End of the road for digital ?

The BBC’s decision to close digital stations 6Music and the Asian Network is still making huge waves.

The move, designed  to pre-empt post-election cuts, sounds the death knell for the dream of a multichannel multi-niche radio landscape.

It also reveals the BBC’s willingness, once again to accommodate whichever government is doing the bidding. Whether you think this is a good or a bad thing will depend on your political stance.

Back in the early 90s, the then Conservative government wanted digital radio badly. They wanted it because they hoped to shift  radio off the analogue spectrum to flog off the freed up bandwidth to the highest bidder. Mobile phone companies in particular were hungry for new capacity and were prepared to pay the government a lot of money for it.

At the request of the government the BBC stepped forward to jump-start the digital radio age. I remember working on a pilot scheme myself, as a newsreader, to bring to air a round the clock news, weather and traffic station, which was too boring ever to see the light of day !

The bright new dawn of digital radio was welcomed by the commercial sector who ironically saw it as a vital challenge to the BBC’s dominance in radio.  The BBC made its first digital broadcasts in 1995 followed in 1999 by the first commercial station.

The BBC was in effect helping to usher in a development which its competitors hoped would undermine it. Very accommodating wouldn’t you say ?

By 2005 the five big groups who invested in digital; Capital, GWR, Chrysalis, Emap and Scottish Radio Holdings, had lost £55 million. (The Independent)

In 2008 things were looking even worse when the Capital/GWR merger GCap axed digital only stations TheJazz and Planet Rock saying the medium was not economically viable. They also sold their stake in Digital One, the owner of the  whole Digital (DAB) network.
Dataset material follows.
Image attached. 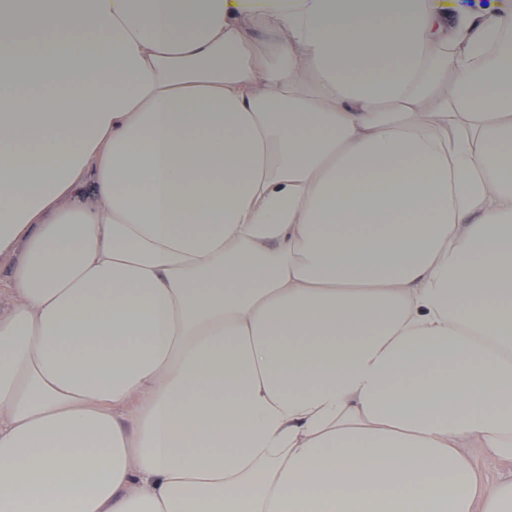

Commentators at the time were quick to blame the BBC, saying commercial digital stations were under pressure from BBC digital stations like, 6 Music.

But at the same time they were refusing to write off digital radio because  they saw the BBC’s involvement as key to its future. So long as the BBC thought it was worthwhile then there was hope.

At this point  Channel 4’s 4 Digital was still planning to roll out 10 new digital stations. 10 ! Staff had been hired and a bright new future was predicted.

But as ad revenues crashed in 2008 Channel 4 Chief Executive Andy Duncan pulled the plug saying, sadly they were going to have to ‘forgo this future profit stream’.

So, having pioneered the medium at the government’s request, the BBC were now the only ones seriously left in the game.

In this climate then, is it surprising that the BBC’s digital stations are the ones  facing the axe ?

Digital services still use the spectrum more efficiently than analogue so the digital notion is going nowhere.

What we do seem to be losing though is the notion of a wide range of curated niche radio stations with infinite choice in both speech and music. While we can easily knock up a Spotify playlist or download someone elses to suit our mood, we can not break new bands or create our own documentaries.

With Radio 2 left to do the job 6Music did I suggest Ken Bruce starts brushing up on his New Young Pony Club.